The hand-knit sweaters and scarves and hand-woven bags with an ethnic look are nothing like the products sold to the masses of consumers in most big shopping malls.
They are part of the lineup of fair-trade products under the People Tree brand of Fair Trade Co., the pioneer in fair trade in Japan.
Fair trade, which as an organized movement is more established in Europe, advocates paying a fair price on goods made by developing countries by limiting excessive intermediary margins, supporting good working conditions for workers in emerging economies by direct audits and preventing the destruction of the environment.
London-born Safia Minney, 44, started Fair Trade Co. 13 years ago, after she came to Japan with her husband, who at the time worked for an investment management firm.
Although she was at first disappointed with the Western-style mass consumerism she experienced in Tokyo amid the economic bubble that continued until the early 1990s, she was gradually drawn to Japan’s traditional culture and way of life, according to her recently published book, “Oshare Na Eco Ga Sekai Wo Sukuu” (“Stylish Ecology Saves The World”).

COLLECTED DATA:
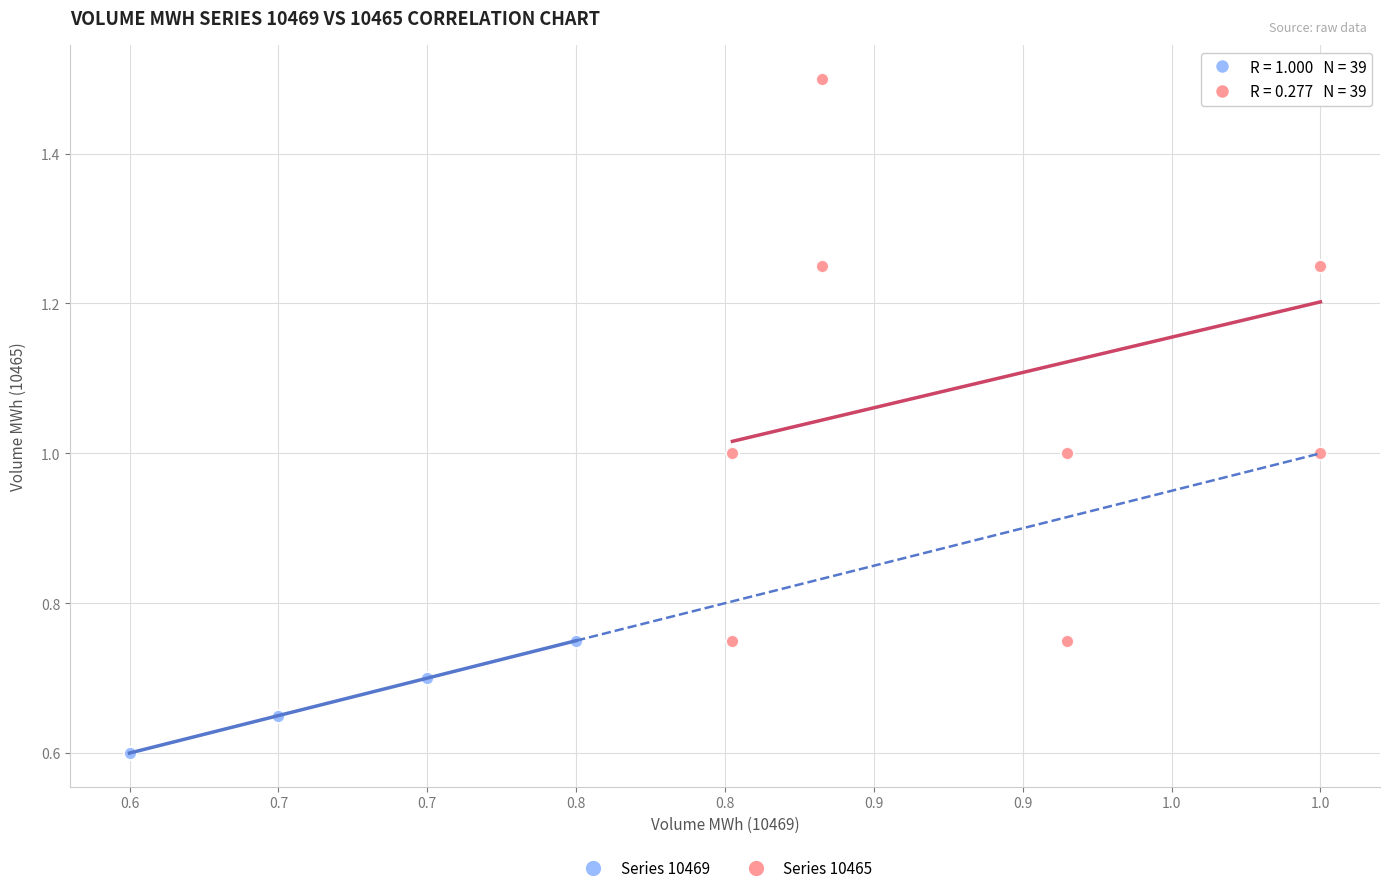

Which series contains the highest Y value?

Series 10465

ASSIGNED TASK: Continue the text on Safia Minney and Fair Trade Co. from the point where it ends.

EXERCISE RESULT:
Minney, whose family background is Indian-Mauritian and Swiss, said Japan has the potential to develop into an environment-conscious country. But at present, efforts to raise the low awareness level of people are too slow, she said.
“People want to support Fair Trade but they don’t know how,” Minney told The Japan Times in a recent interview, noting that was one reason that prompted her to set up a fair-trade firm in Japan.
“Japan has the potential to be one of the greenest countries,” she continued. “Japan has a highly educated population, good public transport, and people are much more self-disciplined than Westerners, so following community recycling programs, etc., is much more possible,” she said.
Minney opened the company’s first outlet in 1998 on the outskirts of Tokyo’s Jiyugaoka shopping district. In 2005, she opened another shop in the stylish Omote-sando district in central Tokyo.
Fair Trade also sells its goods via mail order and retailers that agree to sell People Tree products, while it has tied up with 50 groups of producers in 15 developing countries, including India, Bangladesh, Nepal, Peru and Kenya.
Its sales grew more than 22 times to ¥756.92 million in fiscal 2006 from just ¥34 million in fiscal 1995.
Minney also founded People Tree Ltd. in London to sell the firm’s products abroad.
Highlights of Safia Minney’s career
1982-1990 — Works for publishing and marketing business in London.
January 1990 — Moves to Japan with her husband, James.
November 1991 — Sets up Global Village, an NGO devoted to environmental protection and global cooperation.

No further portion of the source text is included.